▸ **EXERCISE**:
In the records that follow, find the line with "Invertible Neural Networks</a></li>"; from there, retype every line exactly through the line with "Tied-Array All-sky Survey</a></li>", which also belongs to the answer.

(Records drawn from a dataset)
....................
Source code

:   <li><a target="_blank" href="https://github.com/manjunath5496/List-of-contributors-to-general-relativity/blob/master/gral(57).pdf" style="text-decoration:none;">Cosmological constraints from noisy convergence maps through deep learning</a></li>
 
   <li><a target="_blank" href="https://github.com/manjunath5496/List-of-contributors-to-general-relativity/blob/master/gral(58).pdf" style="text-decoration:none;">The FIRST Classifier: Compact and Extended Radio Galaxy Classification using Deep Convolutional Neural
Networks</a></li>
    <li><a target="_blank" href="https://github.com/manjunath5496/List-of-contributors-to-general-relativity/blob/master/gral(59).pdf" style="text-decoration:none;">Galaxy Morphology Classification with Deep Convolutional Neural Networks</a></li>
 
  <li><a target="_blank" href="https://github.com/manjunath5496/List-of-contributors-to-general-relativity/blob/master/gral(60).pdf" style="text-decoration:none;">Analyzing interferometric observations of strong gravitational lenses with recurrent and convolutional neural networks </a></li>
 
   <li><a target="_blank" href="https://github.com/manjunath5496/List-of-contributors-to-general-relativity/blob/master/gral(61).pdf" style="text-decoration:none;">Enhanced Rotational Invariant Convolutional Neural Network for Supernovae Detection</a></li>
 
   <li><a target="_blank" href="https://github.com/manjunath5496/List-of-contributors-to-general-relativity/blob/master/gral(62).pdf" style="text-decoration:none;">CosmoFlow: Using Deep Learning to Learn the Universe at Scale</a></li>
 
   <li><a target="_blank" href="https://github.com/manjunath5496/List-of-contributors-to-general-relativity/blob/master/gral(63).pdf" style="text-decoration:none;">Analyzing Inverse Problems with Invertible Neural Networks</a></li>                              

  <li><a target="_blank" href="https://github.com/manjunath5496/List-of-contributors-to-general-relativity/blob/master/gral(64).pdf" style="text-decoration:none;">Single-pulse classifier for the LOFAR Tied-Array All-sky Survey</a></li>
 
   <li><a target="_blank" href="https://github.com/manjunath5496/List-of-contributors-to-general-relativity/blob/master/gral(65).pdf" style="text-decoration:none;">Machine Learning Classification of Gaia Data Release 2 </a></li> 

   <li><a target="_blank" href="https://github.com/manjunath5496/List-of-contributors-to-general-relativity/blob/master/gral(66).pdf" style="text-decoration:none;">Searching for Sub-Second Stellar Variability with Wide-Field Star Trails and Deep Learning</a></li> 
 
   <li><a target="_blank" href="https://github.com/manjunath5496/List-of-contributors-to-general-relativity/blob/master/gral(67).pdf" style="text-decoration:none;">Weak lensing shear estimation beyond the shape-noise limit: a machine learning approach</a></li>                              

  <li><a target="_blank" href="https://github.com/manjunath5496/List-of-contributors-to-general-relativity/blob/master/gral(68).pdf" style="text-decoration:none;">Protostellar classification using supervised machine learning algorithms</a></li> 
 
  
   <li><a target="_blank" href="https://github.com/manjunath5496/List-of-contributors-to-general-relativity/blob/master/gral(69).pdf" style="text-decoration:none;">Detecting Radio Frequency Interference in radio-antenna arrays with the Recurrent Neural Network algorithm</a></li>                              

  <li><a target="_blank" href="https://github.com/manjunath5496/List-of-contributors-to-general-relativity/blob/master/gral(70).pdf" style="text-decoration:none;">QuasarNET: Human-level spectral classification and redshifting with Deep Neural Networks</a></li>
....................
▸ **OUTPUT BELOW**:
   <li><a target="_blank" href="https://github.com/manjunath5496/List-of-contributors-to-general-relativity/blob/master/gral(63).pdf" style="text-decoration:none;">Analyzing Inverse Problems with Invertible Neural Networks</a></li>                              

  <li><a target="_blank" href="https://github.com/manjunath5496/List-of-contributors-to-general-relativity/blob/master/gral(64).pdf" style="text-decoration:none;">Single-pulse classifier for the LOFAR Tied-Array All-sky Survey</a></li>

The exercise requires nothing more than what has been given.